Procedural. Path-dependent. Exactly like every developer we ever trained at Versata.
Faceplant. Not what we wanted AI to be teaching!
But then — the AI redeemed itself, and then some. It distilled path-dependent procedural logic into proper DSL (Domain Specific Language) Python code: declarative, data-bound invariants, not procedural execution paths. And it produced:
Rule.sum(models.Customer.balance,
models.Order.amount_total,
where=lambda row: row.ShippedDate is None)
Rule.constraint(models.Customer,
as_condition=lambda row: row.balance <= row.credit_limit)
Customer balance is the sum of unpaid orders. Balance must not exceed credit limit.
Path-independent. Automatically enforced at commit. Reused across every current and future path — placing orders, shipping orders, agent actions, MCP requests, Vibe apps.
The AI had done, spontaneously, what took us years to teach developers at Versata.
Why This Matters
The AI didn't do this because it's clever about declarative programming (though it is). It did this because the DSL guided it there. The rule types — sum, formula, constraint, copy — are inherently declarative. They describe invariants about data, not steps in a process. When the AI learned the DSL, it absorbed the declarative mental model along with the syntax.
The learning curve that blocked declarative adoption for decades just disappeared.
Developers no longer need to make the mental shift themselves. They express intent naturally — procedurally, informally, the way humans think. GenAI-Logic distills that intent into path-independent rules. The AI handles the translation. The developer reviews and approves.
This is what "distilled" means in our architecture. Not partitioned — moved from one place to another. Distilled — extracted from informal human thought, concentrated into precise executable invariants, enforced automatically at commit across every path.
The Deeper Consequence
Think about what this means for enterprise AI adoption.

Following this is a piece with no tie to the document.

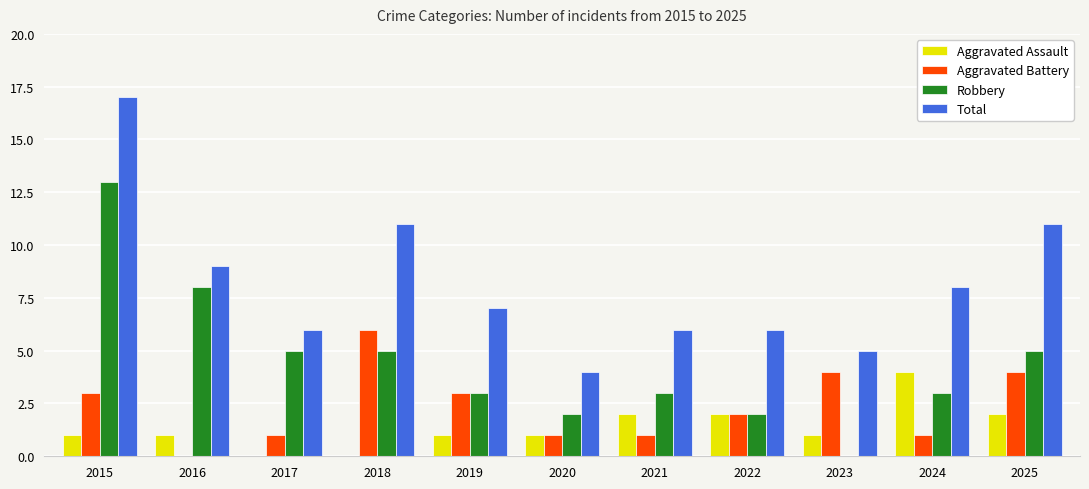

Reading right to left, list all the values displayed in this chart.

Aggravated Assault: 2025=2	2024=4	2023=1	2022=2	2021=2	2020=1	2019=1	2018=0	2017=0	2016=1	2015=1
Aggravated Battery: 2025=4	2024=1	2023=4	2022=2	2021=1	2020=1	2019=3	2018=6	2017=1	2016=0	2015=3
Robbery: 2025=5	2024=3	2023=0	2022=2	2021=3	2020=2	2019=3	2018=5	2017=5	2016=8	2015=13
Total: 2025=11	2024=8	2023=5	2022=6	2021=6	2020=4	2019=7	2018=11	2017=6	2016=9	2015=17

Every organization has business logic buried in procedural code — in application layers, in execution paths, in the institutional knowledge of developers who understand the system. AI coding assistants (Cursor, Copilot, Claude) generate more of it every day. Fast, capable, prolific — and producing logic that's path-dependent, hard to audit, impossible to govern systematically.
The problem isn't that AI generates bad code. The problem is that procedural code — however well-written — cannot provide the automatic reuse and commit-time governance that enterprise systems require. Every new path needs its own logic. Every agent invents new paths. Governance becomes whack-a-mole.
Declarative rules solve this structurally. But declarative adoption historically required the mental shift — the "think spreadsheet" moment — that we spent years teaching at Versata.
AI eliminates that barrier. It meets developers where they are, in procedural natural language, and distills it into declarative rules. The developer gets the productivity of AI-assisted development. The enterprise gets the governance of commit-time invariants. Neither has to compromise.
The Spreadsheet Insight, For Everyone
Every business runs on spreadsheets. Not because finance teams learned to "think declaratively" — but because spreadsheets made declarative natural. You declare B10 = SUM(B1:B9) and the system handles every dependency, every change, every edge case automatically. Nobody writes procedural code to recalculate financials.
That same principle — automatic reuse over all cases, dependencies managed by the system — is what declarative rules bring to multi-table transactions.
Versata proved it worked. GenAI-Logic brings it to the agentic AI era. And now AI assistants make the adoption barrier essentially zero.
The hardest thing we ever taught developers, AI just does automatically.
Design Once. Govern All Paths. Correct By Construction.
Think SpreadSheet. Or not.
Val Huber is the founder of GenAI-Logic and former CTO of Versata, where he led engineering for a $3B IPO. GenAI-Logic provides governed agentic business logic infrastructure for enterprise AI systems.